Redline Stealerの行動分析

インフォスティーラーは、 特別な位置を占めています マルウェアの中で、その単純さにもかかわらず、彼らは非常に効果的に主要なタスクを達成します: システム内のすべての潜在的に価値のある情報を収集し、コマンド＆コントロールサーバーに流出させ、その後自身とその活動の痕跡を削除します。これらは初心者から上級の脅威アクターまで利用されており、ハッカーフォーラムには財布とニーズに応じたさまざまな提案があります。Redline Stealerはこのカテゴリの新参者で、高価格で販売され、作者はマルウェアのサポートと定期的なアップデートを約束していますが、これまでのところその約束は守られています。

Redline Stealerは 初めて検出された のは3月初旬で、その分析により、マルウェア作者が過去にMystery Stealerを作成し、そのコードに基づいて新しいバージョンを作成したことが明らかになりました。しかし、Mysteryの作者は過去のユーザーの信頼に応えられませんでした、この部分でこの話が繰り返されないことを期待します。Redline Stealerは複雑さで際立っておらず、このマルウェアは特有の機能を持たず、コードの難読化に多くの時間を費やしていません。それにもかかわらず、初心者ハッカーの手にあればかなり危険なツールであり得ます。新しいバージョンのこのマルウェアは一般的なインフォスティーラーより少ししかないかもしれませんが、その「寿命」は非常に短いです: Redline Stealerはコマンドを実行し、ファイルをダウンロードし、感染したシステムについての情報を定期的に送信する能力を持っています。

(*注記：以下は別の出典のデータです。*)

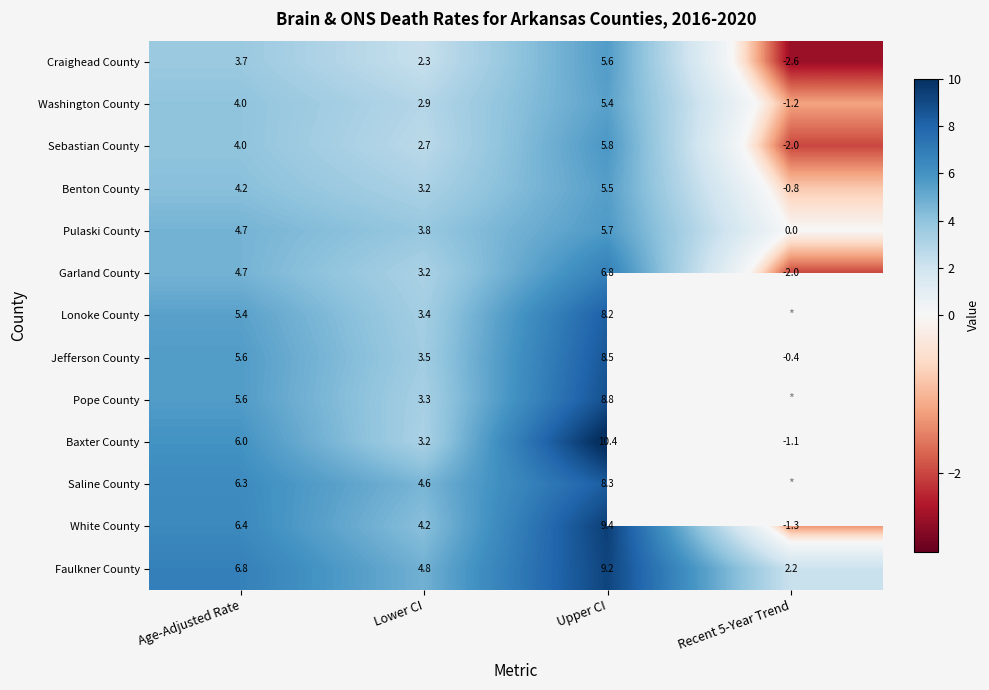

Which category has the highest value in the Pulaski County series?

Upper CI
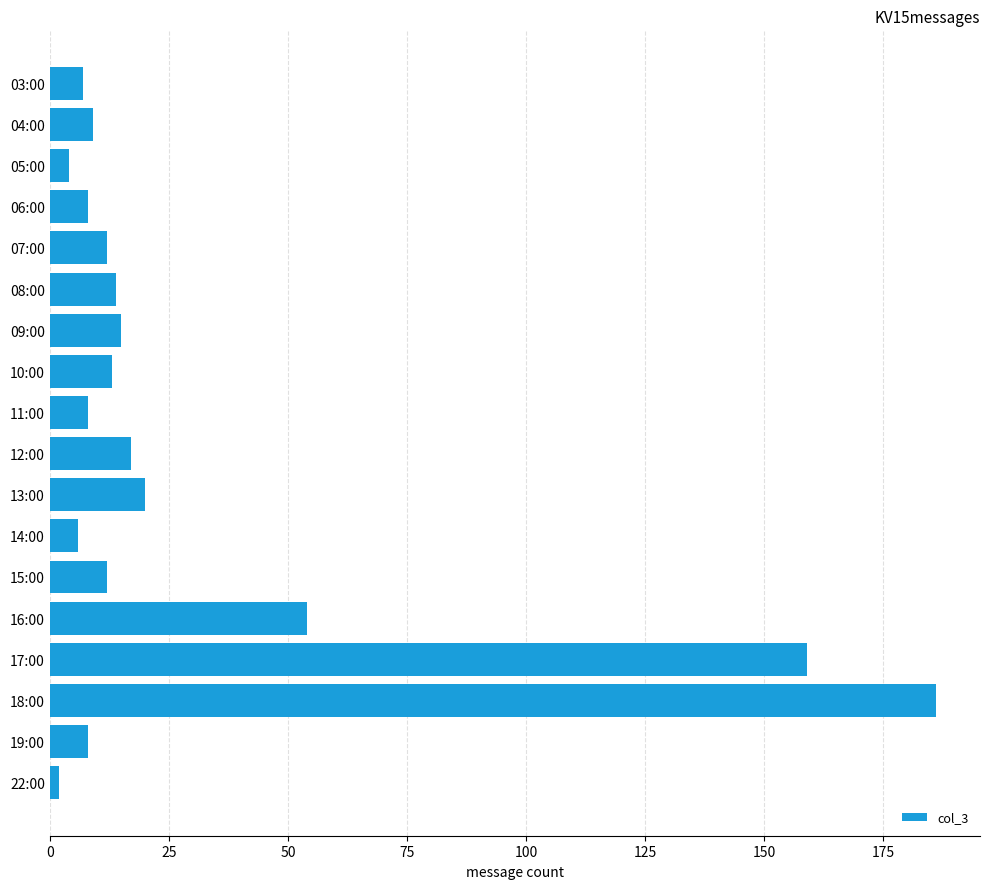

Where is the data nearest to the value 94?

16:00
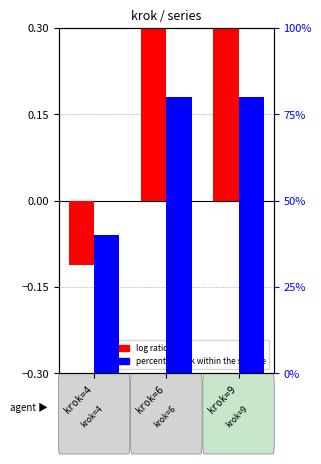

At which label is percentile rank within the sample closest to 60?

krok=4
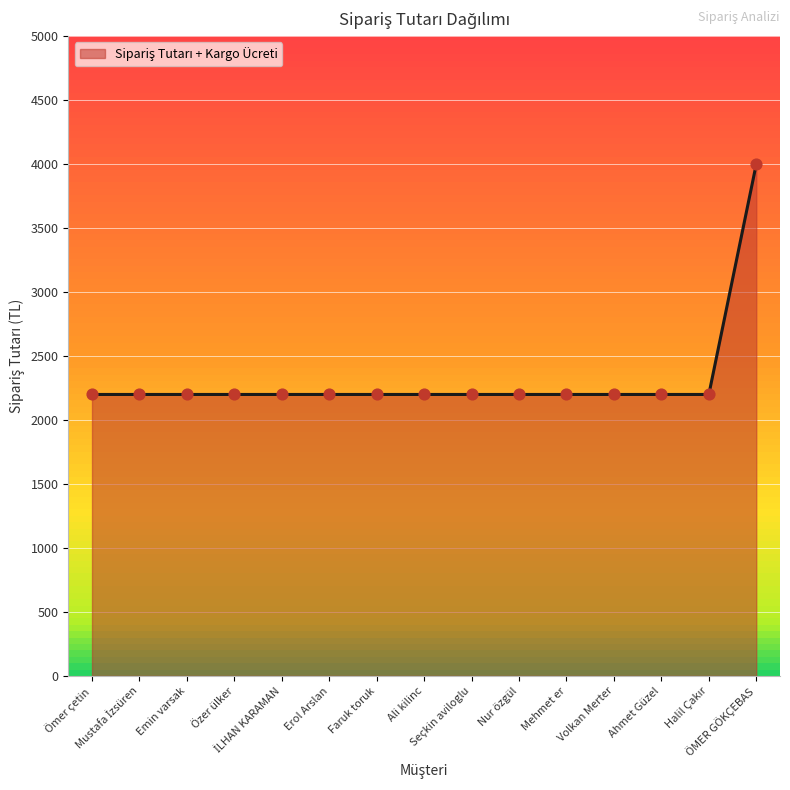

What is the smallest value displayed?

2199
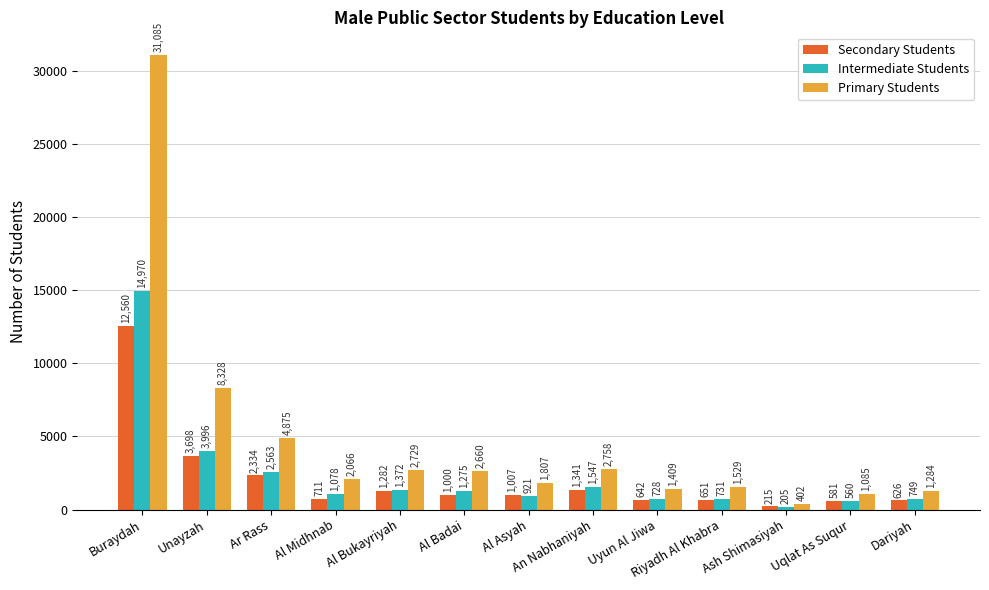

What position from the left is Uyun Al Jiwa?

9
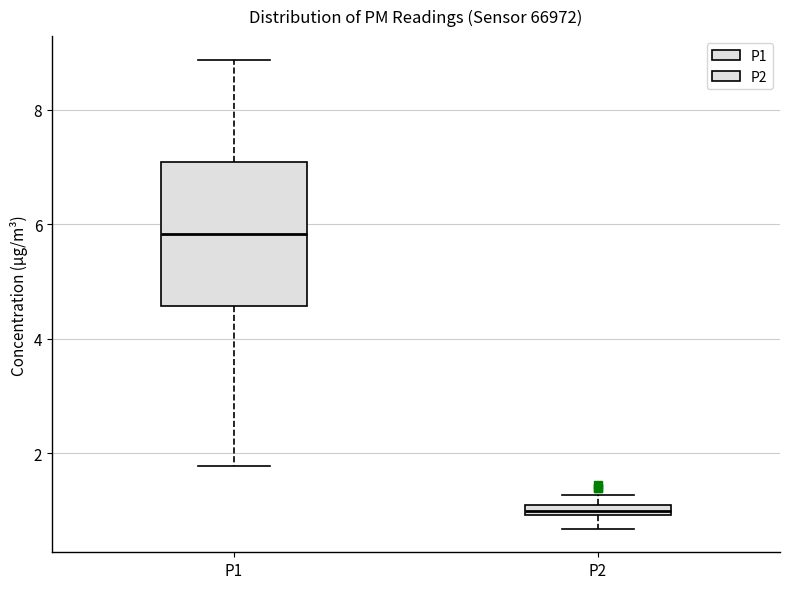

Which box is the tallest, from its lower edge to its upper edge?

P1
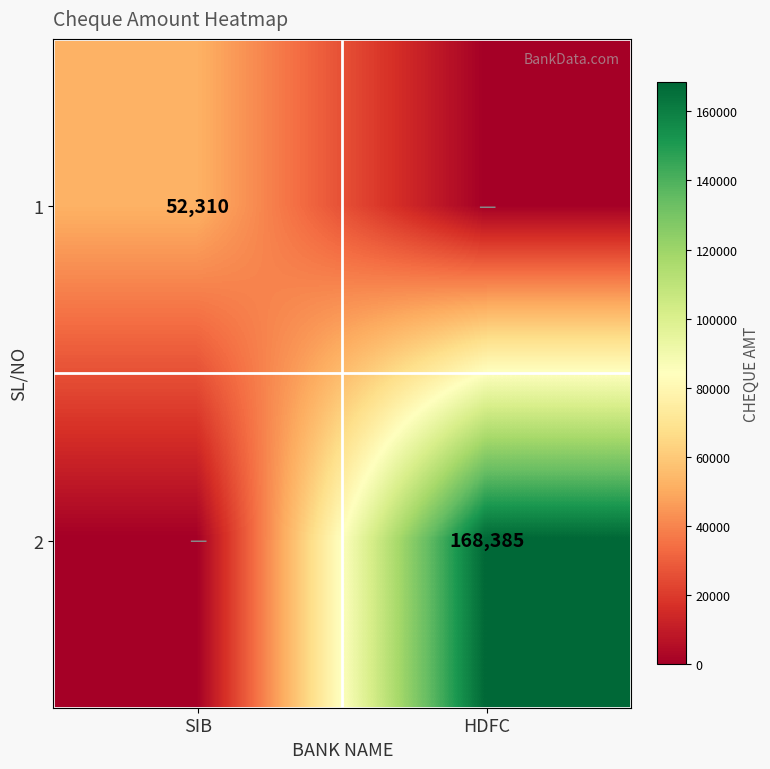

The 2 series shows 289730 at HDFC. True or false?

False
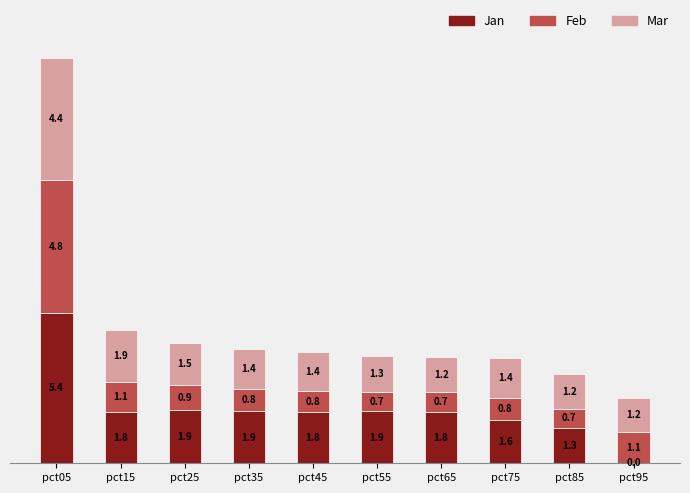

What is the sum of all Jan values?

19.4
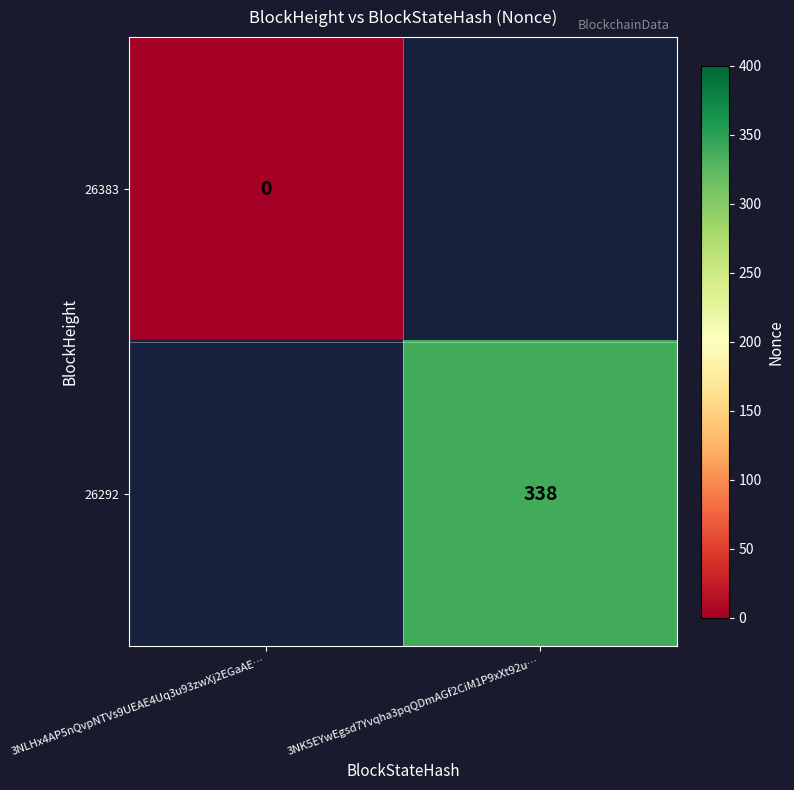

The 26292 series shows 338 at 3NK5EYwEgsd7Yvqha3pqQDmAGf2CiM1P9xXt92u…. True or false?

True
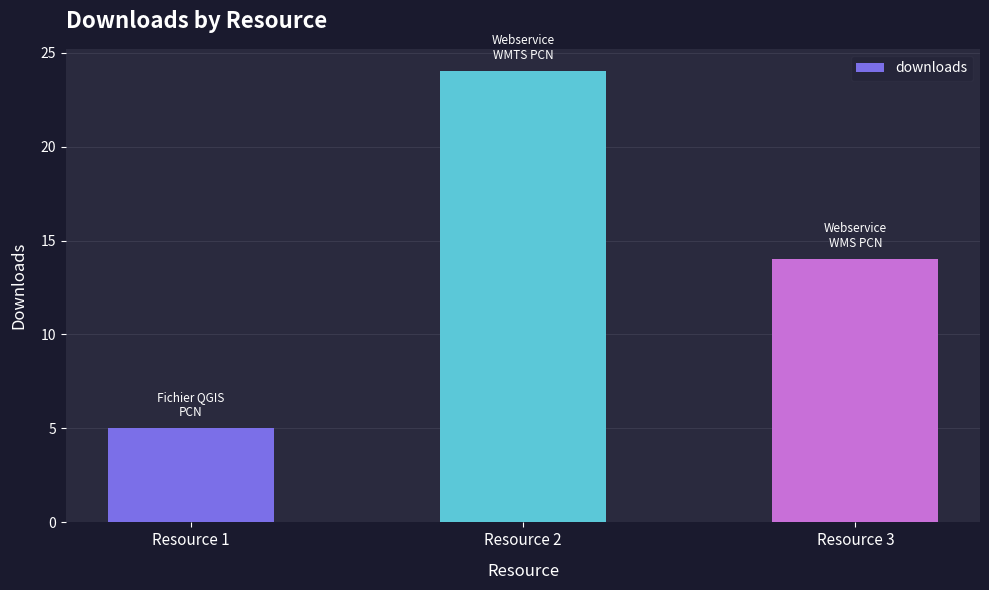

True or false: the data shows 14 at Resource 3.

True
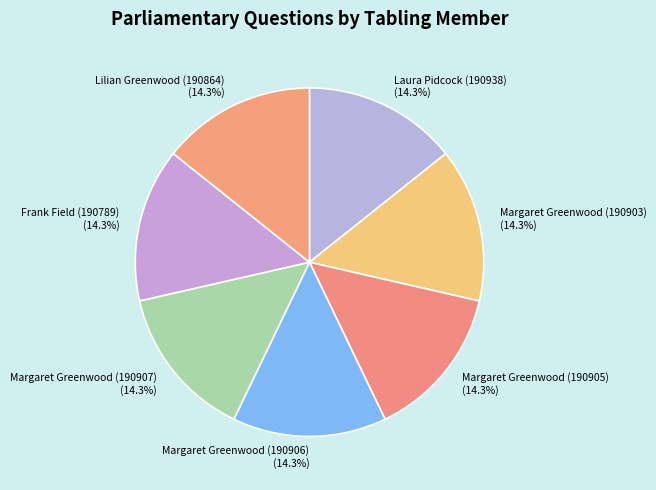

Approximately how many times larger is the value at Margaret Greenwood (190907) compared to Laura Pidcock (190938)?

1.0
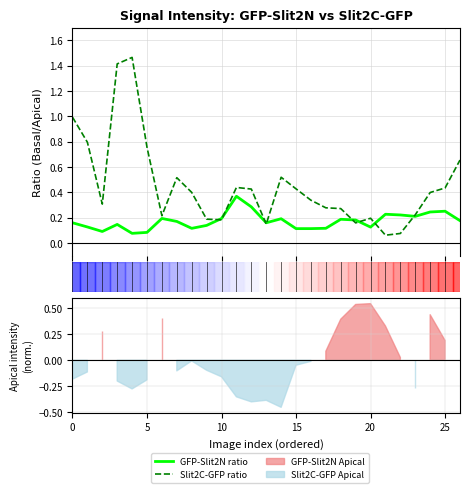

What is the average value of the Slit2C-GFP ratio series?

0.5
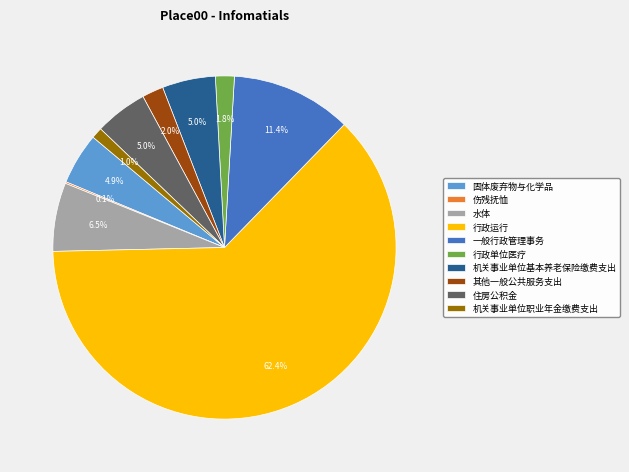

What percentage do 一般行政管理事务 and 行政运行 together represent?

73.7%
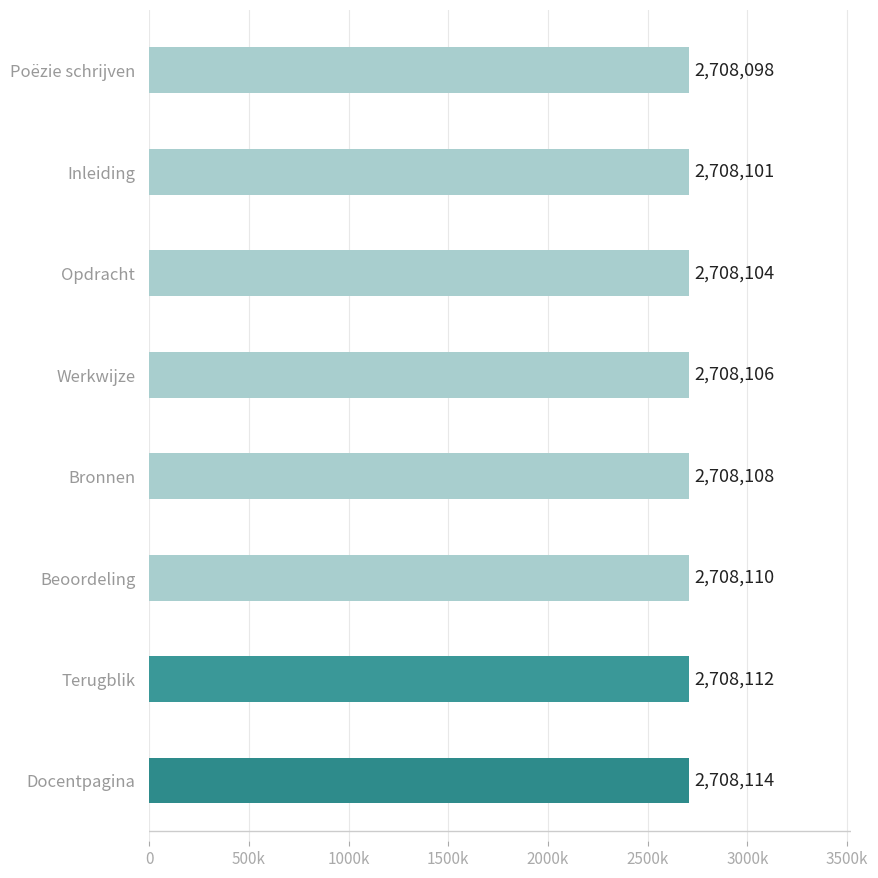

Where is the data nearest to the value 2708106?

Werkwijze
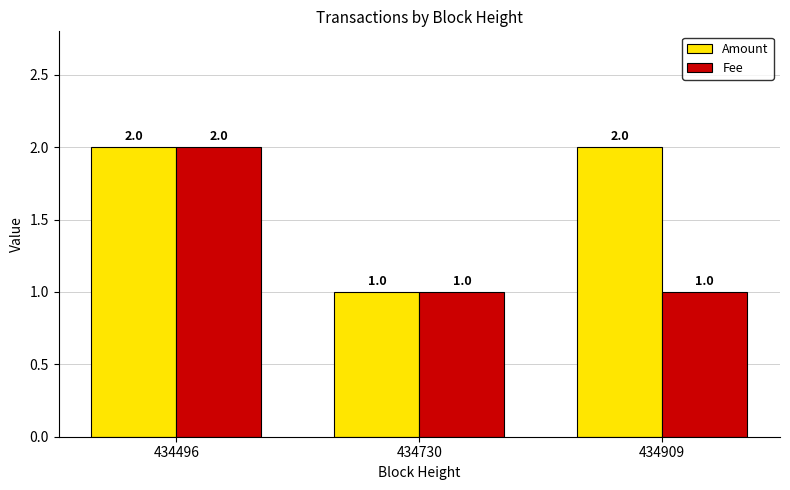

What are all the series names shown in the legend?

Amount, Fee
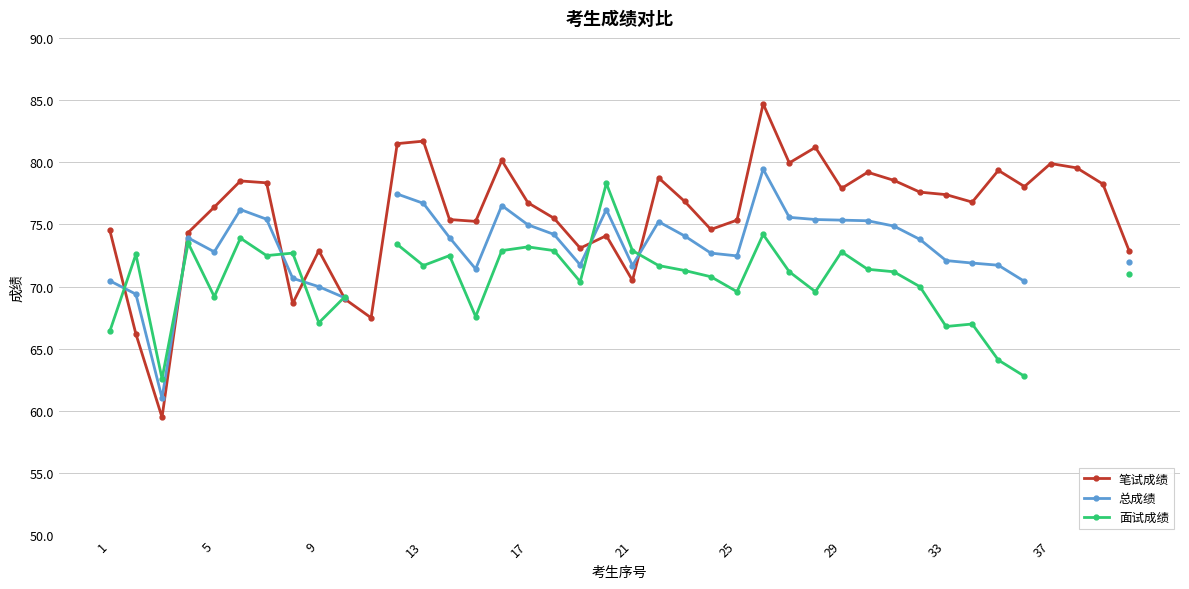

What is the lowest value of the 笔试成绩 series?

59.5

Emir Erdoganによるコミュニティシグマルールは、 Redline Stealerの動作に基づく検出を可能にし、感染したシステムを見つけるのに役立ちます： enables the detection of Redline Stealer according to its behavior and helps to find infected systems: https://tdm.socprime.com/tdm/info/H7bRC2qQFC6S/1YiQcnQBPeJ4_8xcWcxd/?p=1

このルールは以下のプラットフォームに翻訳されています：

SIEM: Azure Sentinel, ArcSight, QRadar, Splunk, Graylog, Sumo Logic, ELK Stack, RSA NetWitness, LogPoint, Humio

EDR: Carbon Black, Elastic Endpoint

MITRE ATT&CK: 

戦術： 資格情報アクセス

テクニック：資格情報ダンピング（T1003）、ファイル内の資格情報（T1081）

SOC Prime TDMを試したいですか？ 無料でサインアップ。または Threat Bounty Programへの参加 して、あなた自身のコンテンツを作成し、TDMコミュニティと共有しましょう。